## [Problem description]
Your answer should be one number: how many lines below have the word "docs".

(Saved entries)
= Beginning of Section =
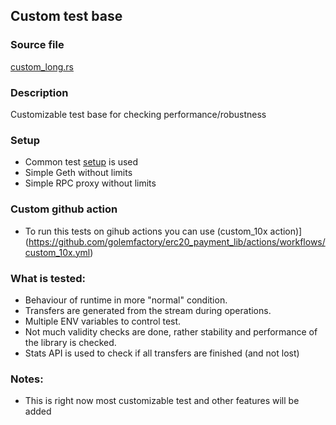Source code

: ## Custom test base

### Source file

[custom_long.rs](../../tests/custom_long.rs)

### Description

Customizable test base for checking performance/robustness

### Setup

- Common test [setup](./common-test-setup.md) is used
- Simple Geth without limits
- Simple RPC proxy without limits

### Custom github action
- To run this tests on gihub actions you can use (custom_10x action)](https://github.com/golemfactory/erc20_payment_lib/actions/workflows/custom_10x.yml)

### What is tested:
- Behaviour of runtime in more "normal" condition.
- Transfers are generated from the stream during operations.
- Multiple ENV variables to control test.
- Not much validity checks are done, rather stability and performance of the library is checked.
- Stats API is used to check if all transfers are finished (and not lost) 

### Notes:

- This is right now most customizable test and other features will be added
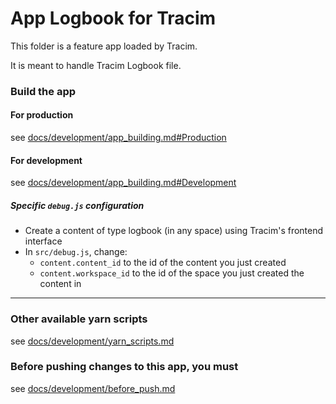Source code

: App Logbook for Tracim
===================

This folder is a feature app loaded by Tracim.

It is meant to handle Tracim Logbook file.


### Build the app

#### For production

see [docs/development/app_building.md#Production](../docs/development/app_building.md#production)

#### For development

see [docs/development/app_building.md#Development](../docs/development/app_building.md#development)

##### Specific `debug.js` configuration

- Create a content of type logbook (in any space) using Tracim's frontend interface
- In `src/debug.js`, change:
  - `content.content_id` to the id of the content you just created
  - `content.workspace_id` to the id of the space you just created the content in

___

### Other available yarn scripts

see [docs/development/yarn_scripts.md](../docs/development/yarn_scripts.md)

### Before pushing changes to this app, you must

see [docs/development/before_push.md](../docs/development/before_push.md)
= End of Section =
## [Answer to this exercise]
4